Aktualisiert: 02.12.2022, 12:03
Bundestrainer Hansi Flick ist mit dem Nationalteam bei der WM in Katar ausgeschieden.
Bundestrainer Hansi Flick ist mit dem Nationalteam bei der WM in Katar ausgeschieden. (Foto: IMAGO/Ulmer/Teamfoto)

Doha/SID/MZ - DFB-Präsident Bernd Neuendorf hat nach dem WM-Aus in Katar für die kommende Woche eine Krisensitzung mit Bundestrainer Hansi Flick, Nationalmannschaftsdirektor Oliver Bierhoff und DFL-Aufsichtsratschef Hans-Joachim Watzke angekündigt. Die aktuelle Situation in Fragen und Antworten.

Was ist passiert?

„Kata(r)strophe“ und „Horrorfilm“ im Wüstensand - die deutsche Fußball-Nationalmannschaft ist wie beim historischen Desaster 2018 in der WM-Vorrunde gescheitert. Das 4:2 im Gruppenfinale gegen den Außenseiter Costa Rica war zu wenig, weil Japan auch gegen Spanien 2:1 gewann.
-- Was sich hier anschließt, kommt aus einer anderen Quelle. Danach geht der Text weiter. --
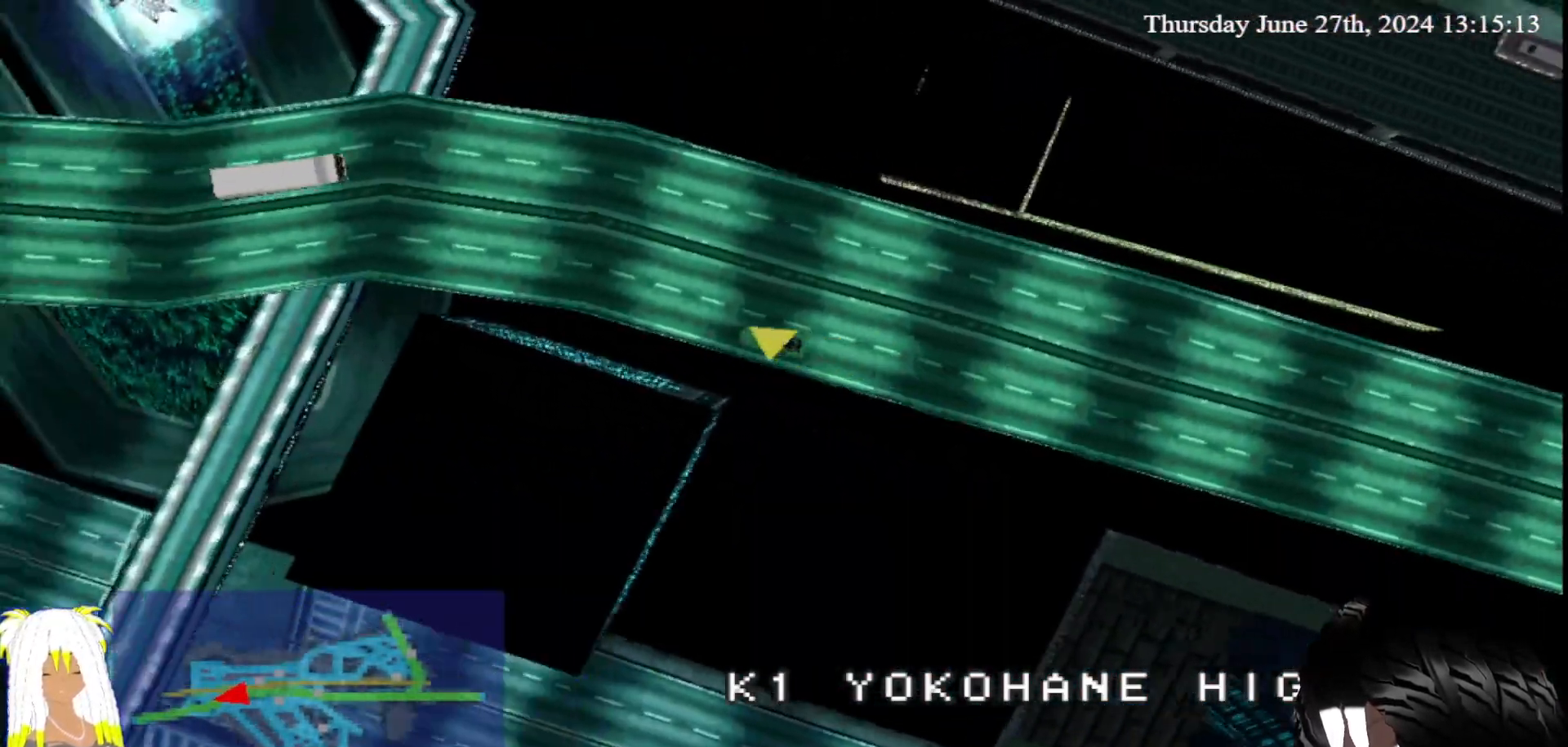
{"buttons": ["CROSS"], "left_stick": "center", "right_stick": "center", "events": []}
Was hat das mit dem WM-Ball zu tun?

Es ging um Millimeter. „Al Rihla“ (die Reise), wie der Ball heißt, war vor dem zweiten japanischen Tor im Aus. Oder doch nicht? Diese Frage wurde fast drei Minuten lang erörtert, dann war (nicht allen) klar: Ball drin, Deutschland raus, Reise zu Ende.

Wo liegen die Gründe?

Hansi Flick hat sich im Turnier zu viele Fehler erlaubt. Er hat sich „vercoacht“ (Lothar Matthäus), nie eine erste Elf gefunden. Er probierte vier Rechtsverteidiger aus, begann mit drei verschiedenen Mittelfeldbesetzungen, er setzte Thomas Müller falsch ein. Der Bundestrainer sah die Blamage nicht kommen, sprach blind von „Qualität“. Die aber haben zu wenige Spieler. Es fehlte defensiv wie vorne an Entschlossenheit.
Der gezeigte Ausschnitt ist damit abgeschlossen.